The governor’s budget director, Office of Policy and Management Secretary Robert L. Genuario, said Thursday that despite that 2004 agreement, the administration still believes the governor and legislature can offer a retirement incentive program without union approval.
But Genuario was quick to add that given the murky legal history surrounding retirement incentive programs, “we believe that the better practice, if it can be accomplished, would be to do this in the way of discussions.”
Rell’s office on Thursday invited SEBAC officials to begin talks about retirement incentives, he said, adding he expects discussions to begin within the next week.
The governor’s relationship with state unions hit the skids in late March after labor leaders said her request for another wage-and-benefit concession package showed “cynical disrespect” to workers.
Rell, who reached a concession deal last year that trimmed wages and benefits and featured other concessions in exchange for a two-year ban on layoffs, asked this time for four more furlough days, deferral of one cost-of-living raise, cancellation of longevity bonuses for senior workers, and the right to impose layoffs under certain conditions.

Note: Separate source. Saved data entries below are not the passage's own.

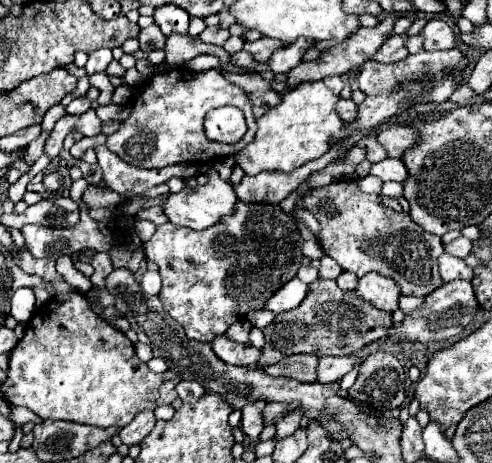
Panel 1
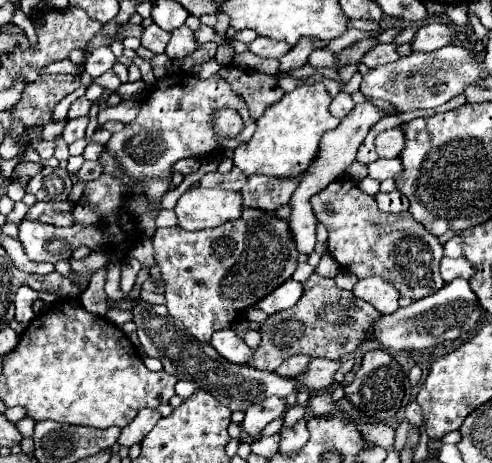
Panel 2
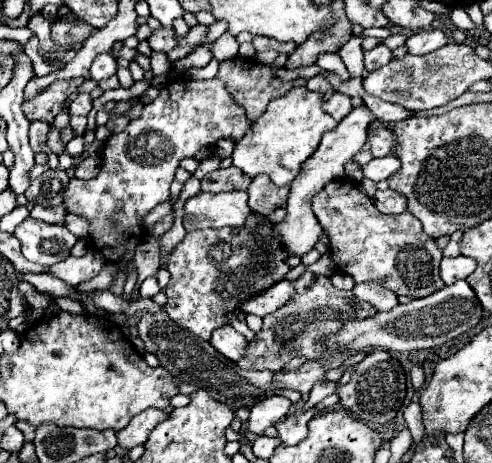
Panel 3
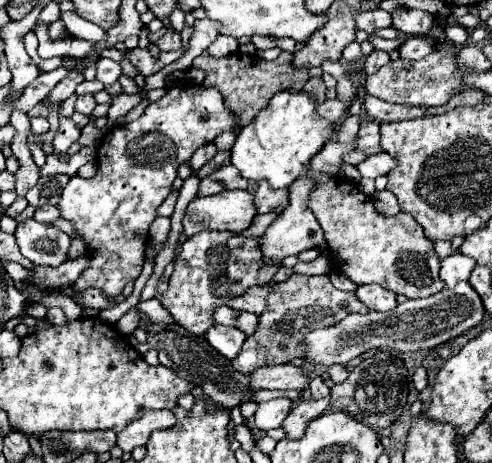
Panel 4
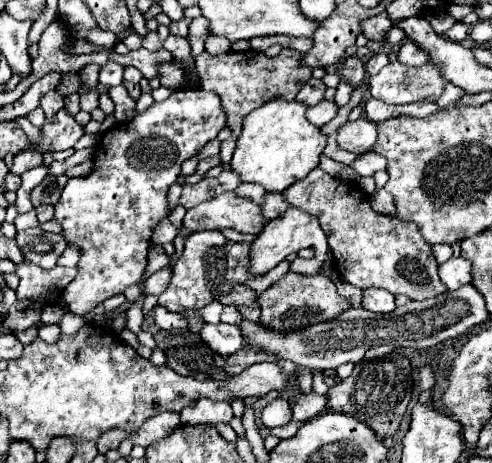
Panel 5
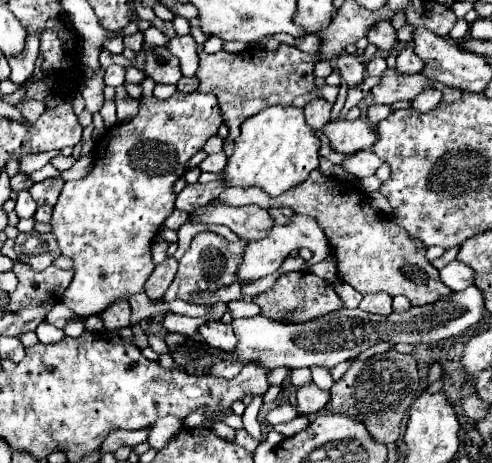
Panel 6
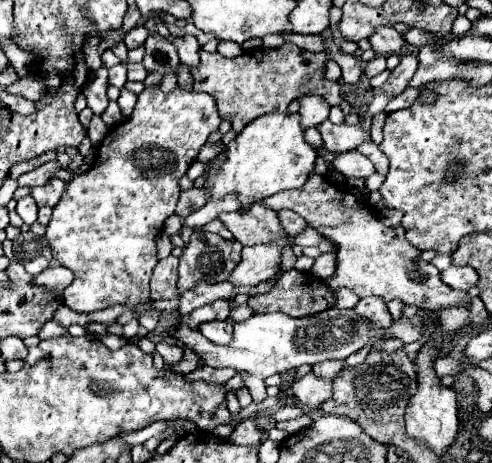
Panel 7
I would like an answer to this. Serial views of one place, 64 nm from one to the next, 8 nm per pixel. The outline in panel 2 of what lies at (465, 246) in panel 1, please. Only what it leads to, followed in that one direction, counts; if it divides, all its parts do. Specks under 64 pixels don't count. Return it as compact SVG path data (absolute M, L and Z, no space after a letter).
M454 236L452 240L448 240L444 244L444 256L450 256L450 258L458 258L464 254L464 242L460 240L460 236Z

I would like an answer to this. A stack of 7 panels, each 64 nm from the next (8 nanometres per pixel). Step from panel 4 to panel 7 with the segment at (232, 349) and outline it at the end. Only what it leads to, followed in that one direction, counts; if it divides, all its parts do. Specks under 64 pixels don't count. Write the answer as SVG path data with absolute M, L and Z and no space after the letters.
M220 320L204 322L198 330L214 344L230 344L232 342L232 324L230 322L220 322Z

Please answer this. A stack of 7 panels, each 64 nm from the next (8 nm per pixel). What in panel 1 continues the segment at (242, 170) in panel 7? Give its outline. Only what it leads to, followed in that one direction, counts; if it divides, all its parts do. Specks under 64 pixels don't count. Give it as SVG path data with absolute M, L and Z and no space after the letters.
M300 82L276 108L270 108L258 118L258 132L252 144L236 154L236 164L240 164L246 174L254 176L262 170L292 172L304 162L320 158L330 150L332 140L342 140L348 132L348 126L344 126L344 120L334 110L338 100L340 98L334 96L324 82Z

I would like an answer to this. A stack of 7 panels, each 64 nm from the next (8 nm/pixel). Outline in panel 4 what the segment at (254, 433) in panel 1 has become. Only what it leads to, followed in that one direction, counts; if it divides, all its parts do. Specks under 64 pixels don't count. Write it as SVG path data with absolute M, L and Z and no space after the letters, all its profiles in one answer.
M276 398L276 400L268 400L258 404L258 410L254 414L254 426L258 430L270 430L270 428L278 428L284 418L290 412L292 402L288 398Z

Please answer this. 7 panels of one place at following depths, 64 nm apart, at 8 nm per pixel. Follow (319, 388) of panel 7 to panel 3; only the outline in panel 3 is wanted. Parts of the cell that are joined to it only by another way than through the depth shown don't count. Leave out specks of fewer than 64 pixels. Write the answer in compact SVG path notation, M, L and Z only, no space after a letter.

Legislative leaders had mixed reactions Thursday to the prospect of voting on retirement incentives not supported by union leadership.
Democrats, who traditionally enjoy the support of organized labor in Connecticut, control both the House and Senate, and House Speaker Christopher G. Donovan, D-Meriden, said his staff still is reviewing the retirement proposals to determine if they make sense.
“We are hearing that some departments are already strained from the last retirement plan,” offered in 2009, he said. Rell’s latest proposal estimates as many as 3,000 workers could retire, and only half of their posts would be refilled. “That’s a lot of people. It’s a concern.”
SEBAC wrote in a statement Wednesday that “years of hiring freezes and the 2009 retirement incentive have already left the state dangerously understaffed in core areas such as public safety, health and education.”
But House Minority Leader Lawrence F. Cafero, R-Norwalk, whose caucus also has proposed an early retirement program for 2010, said it’s essential to reduce state government’s nearly 55,000-employee workforce now to allow for agency consolidations that are necessary to balance the next budget.
“There’s nothing in the law that prevents us from enhancing a benefit” to state workers, Cafero said, adding he doesn’t accept SEBAC’s argument that government is understaffed. “I have not read an account or heard an account where the public health or safety of a citizen has been put in harm’s way because we have less state employees.”